A new survey by WalletHub shows just how far Americans are willing to go to avoid doing their taxes.

Those surveyed said they would do the following in exchange for never having to do taxes again:

  • Get an IRS tattoo (27 percent)
  • Move to a different country (16 percent)
  • Clean Chipotle toilets for three years (11 percent)
  • Stop talking for six months (10 percent)
  • Name their firstborn child Taxes (8 percent)
  • Spend a year in prison (4 percent)
It's no secret Americans don't like taxes, but when their distaste outweighs serving prison time, you have to wonder: Why do Americans hate taxes so much?

Survey data from Pew Research Center suggest that what bothers people most about the tax system isn't how much they are paying, but how little others are paying.

According to the survey, only 53 percent of people are bothered by the amount of federal income taxes they pay still a sizable number, but less than expected considering it's taxes we're talking about.

On the other hand, 82 percent of people said they were bothered by the idea that corporations aren't paying their fair share of taxes. And 79 percent thought that rich people don't pay enough taxes either.

This rhetoric of the inequality and unfairness of America's top earners may sound familiar if you have been following the U.S. Democratic primary election.

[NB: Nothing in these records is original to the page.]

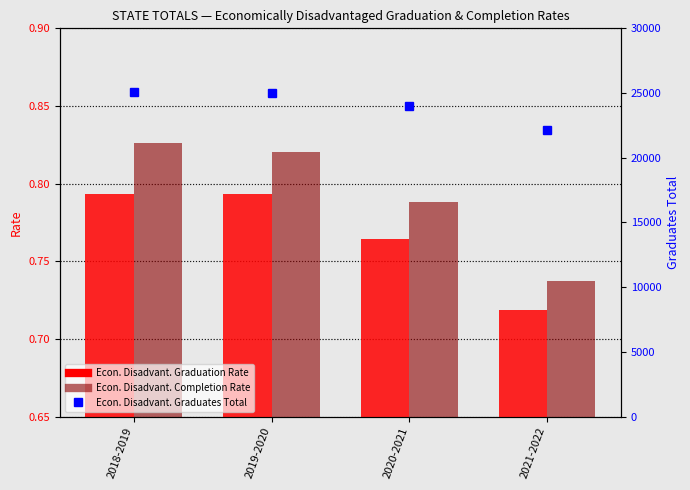

True or false: Econ. Disadvant. Completion Rate has a value of 0.8 at 2019-2020.

True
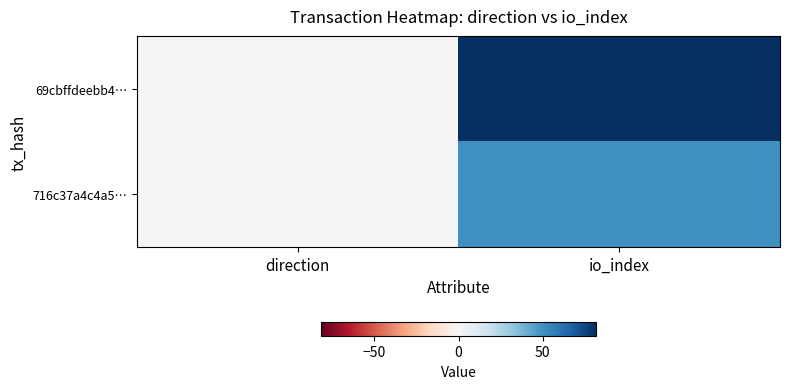

Rank the series at io_index from lowest to highest value.

716c37a4c4a5…, 69cbffdeebb4…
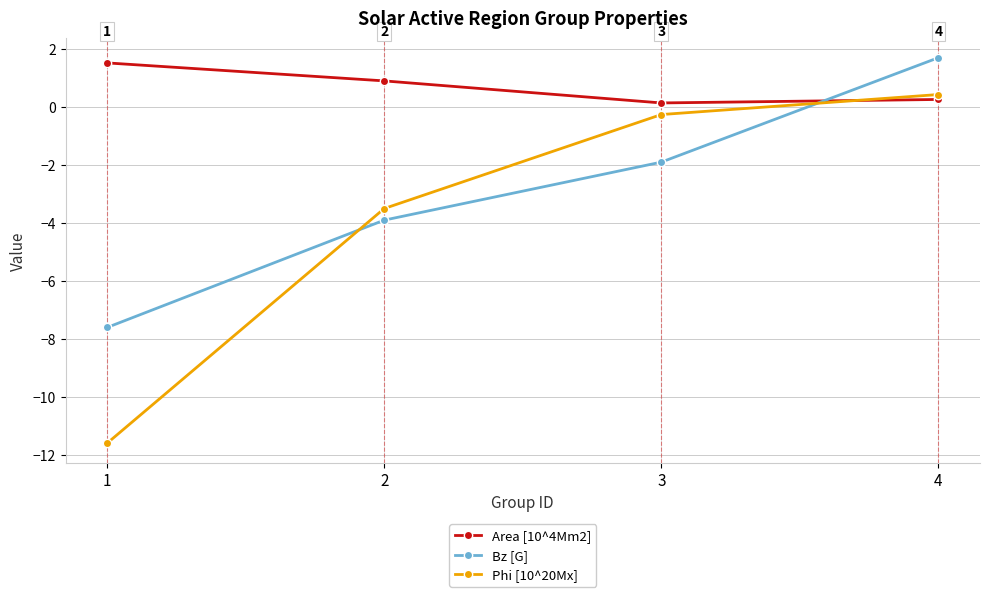

What is the minimum value for Bz [G]?

-7.6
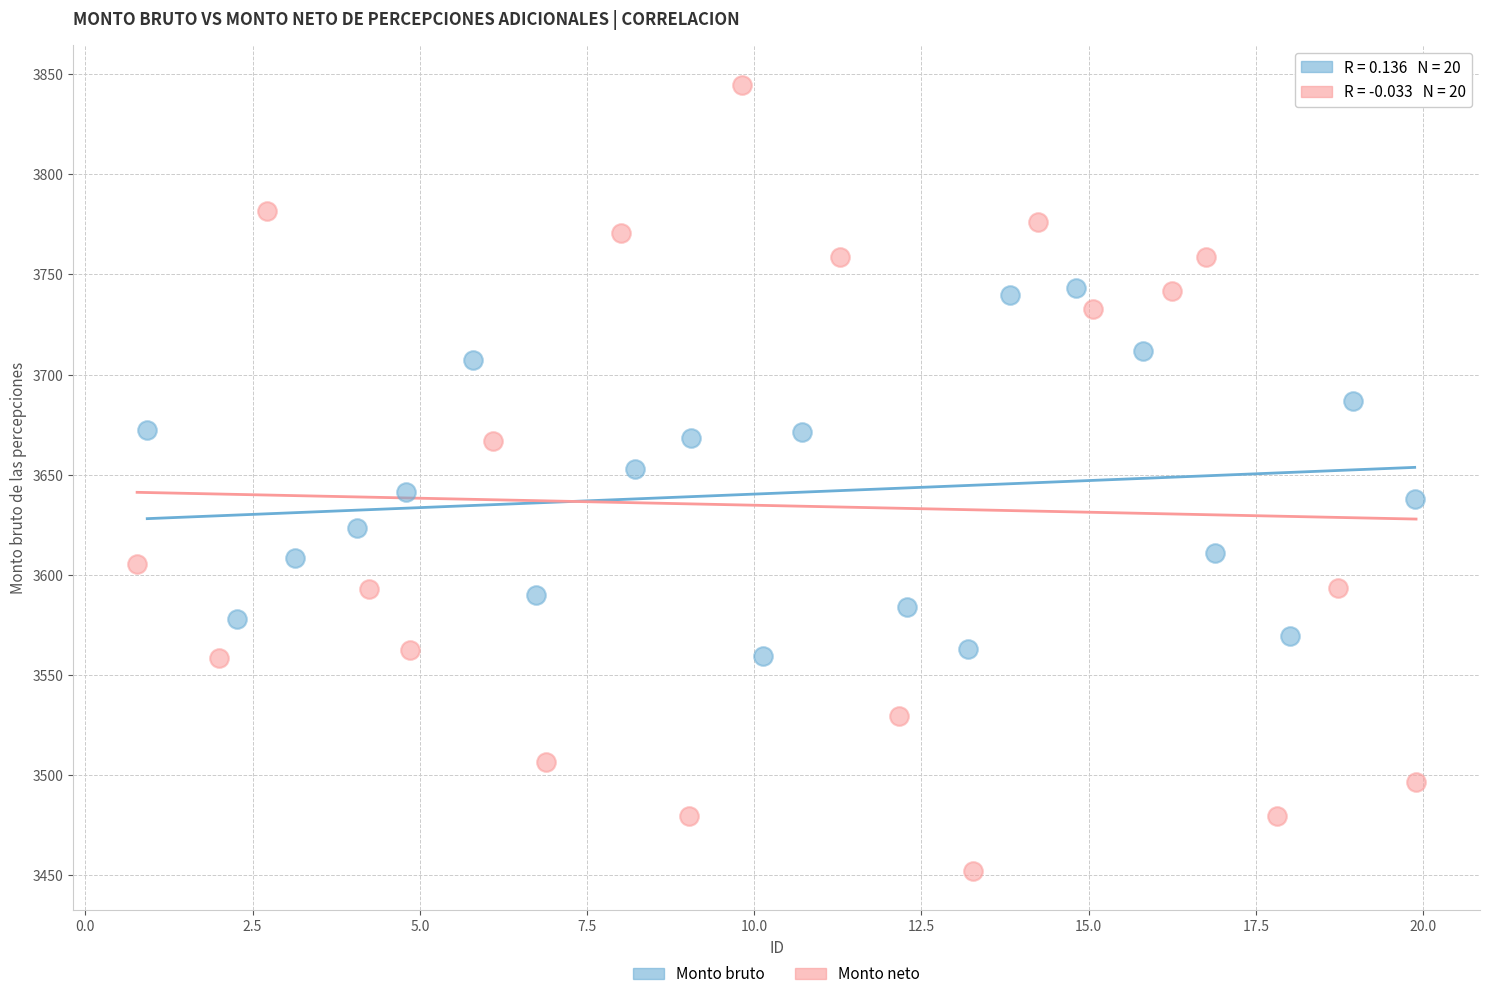

What are all the series names shown in the legend?

Monto bruto, Monto neto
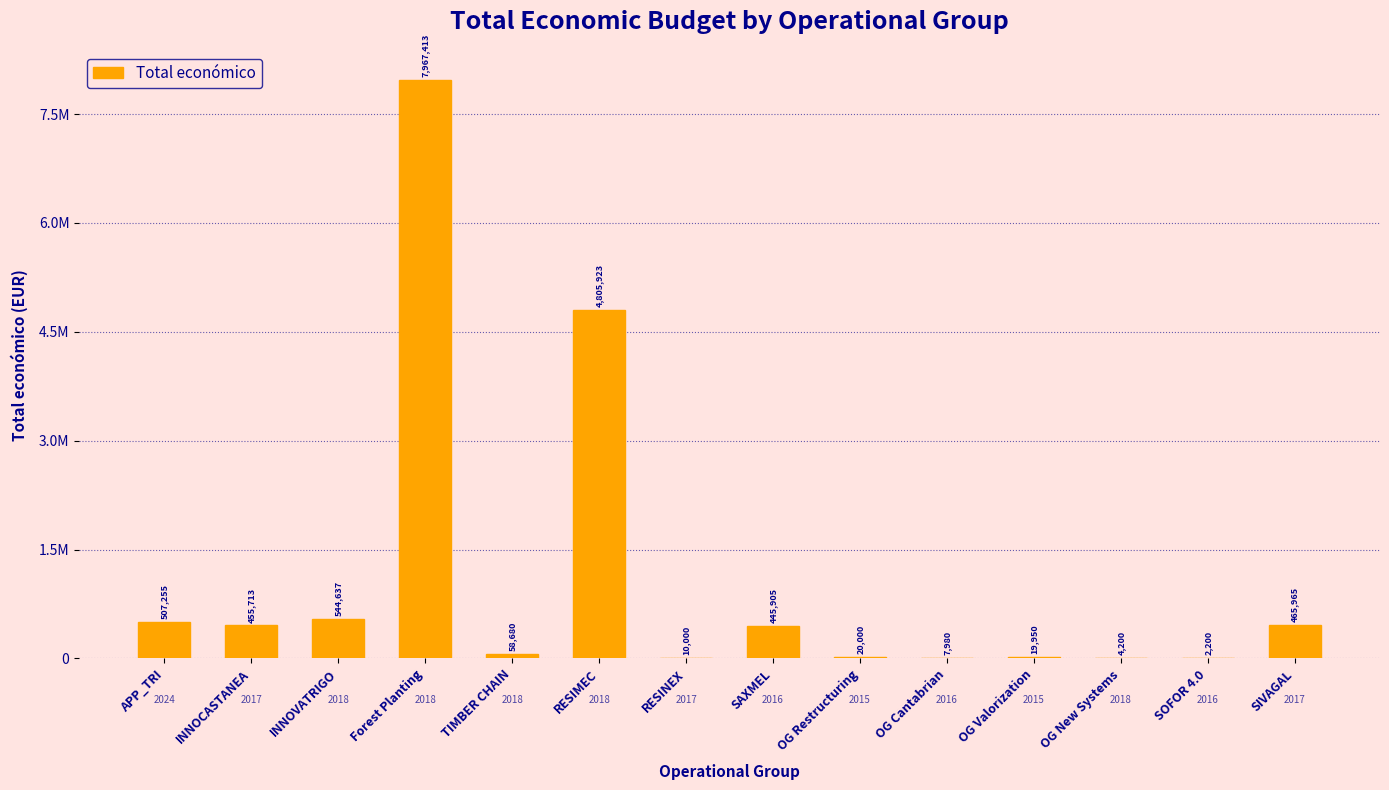

Which category has the lowest value across all series?

SOFOR 4.0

University of California, Berkeley, history professor Robin Einhorn writes that "no campaign promise works better than the promise to cut taxes," and that statement may have rung true in the past. Now, however, constituents don't want to pay lower taxes they want the rich to pay more.

This may explain why Bernie Sanders' presidential bid against Wall Street and the 1 percent has been so successful.

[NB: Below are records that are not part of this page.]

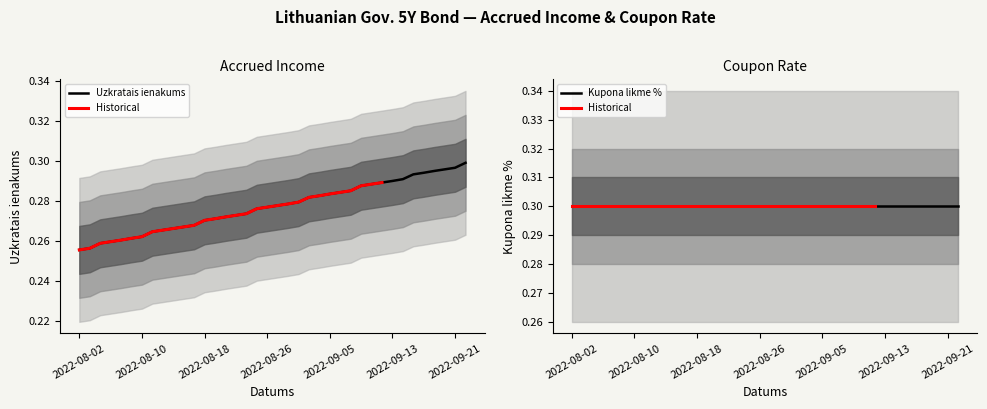

Count the number of categories in the chart.

38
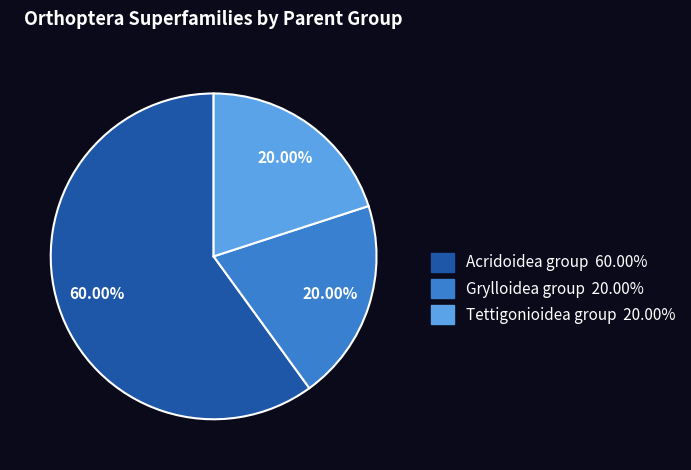

Is there a majority slice in this chart?

Yes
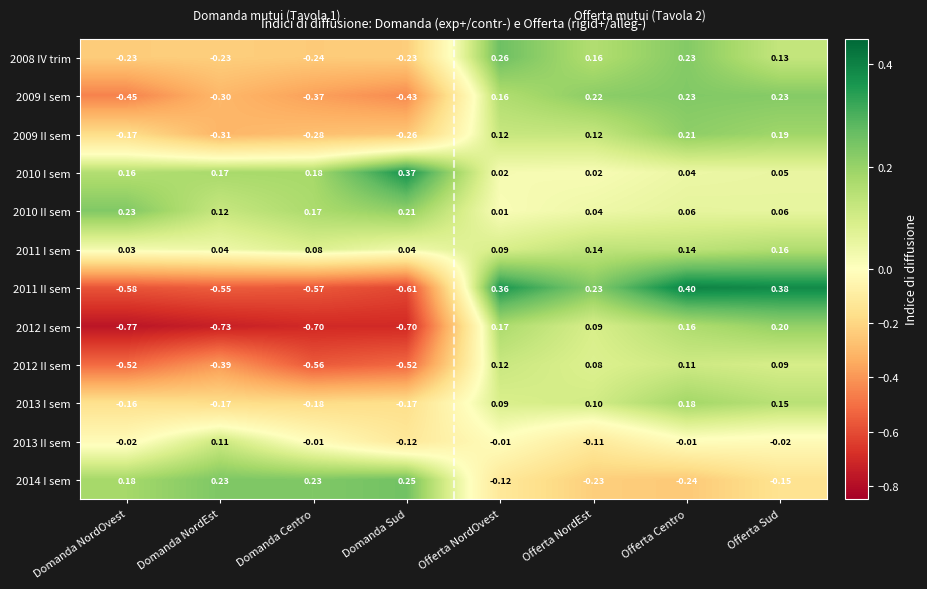

At which label does 2010 II sem reach its peak?

Domanda NordOvest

According to WalletHub, Sanders has the most popular taxation plan. Admittedly, 34 percent of respondents said they had "no idea" which candidate had the most favorable tax plan, but coming in second was Bernie Sanders with 26 percent of respondents.

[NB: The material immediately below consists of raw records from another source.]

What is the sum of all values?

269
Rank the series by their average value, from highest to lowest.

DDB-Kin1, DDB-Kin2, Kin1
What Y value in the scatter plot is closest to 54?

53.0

But Americans dont just hate the idea of the richest people in America not paying enough taxes. They also hate the process of tax preparation. According to WalletHub, Americans would rather do the following than prepare their taxes:

  • Laundry (77 percent)
  • Cook Thanksgiving dinner for their in-laws (47 percent)
  • Change a babys diaper (43 percent)
  • Talk to their kids about sex (35 percent)
  • Fold 100 fitted sheets (32 percent)
  • Miss a connecting flight (23 percent)
  • Spend the night in jail (13 percent)
  • Break their arm (8 percent)
The Sisyphean task of folding fitted sheets alone is enough to illustrate the loathing Americans have for the process of preparing taxes. Part of the reason is that Americans see tax preparation as too complex.

According to Pew, 72 percent of people are bothered by the complexity of the tax system. This number goes up among higher income earners, often because their income and deductions are more complex.

Conveniently, it's often more feasible for higher income earners to hire someone else to prepare their taxes. But there are those who are suspicious of accountants.

According to WalletHub, 20 percent of respondents think tax preparation services are overpriced and 5 percent believe they are a scam.

Additionally, 36 percent said that their biggest tax-day fear was making a mistake. The chances of making a mistake, however, increase the longer you procrastinate doing your taxes, even if you do pay a professional.

"If you give it to your tax pro at the last minute," MSN Money columnist Liz Weston told NPR, "that increases the chances that he or she will make a mistake. So, you know, a little bit of lead time is a really good thing."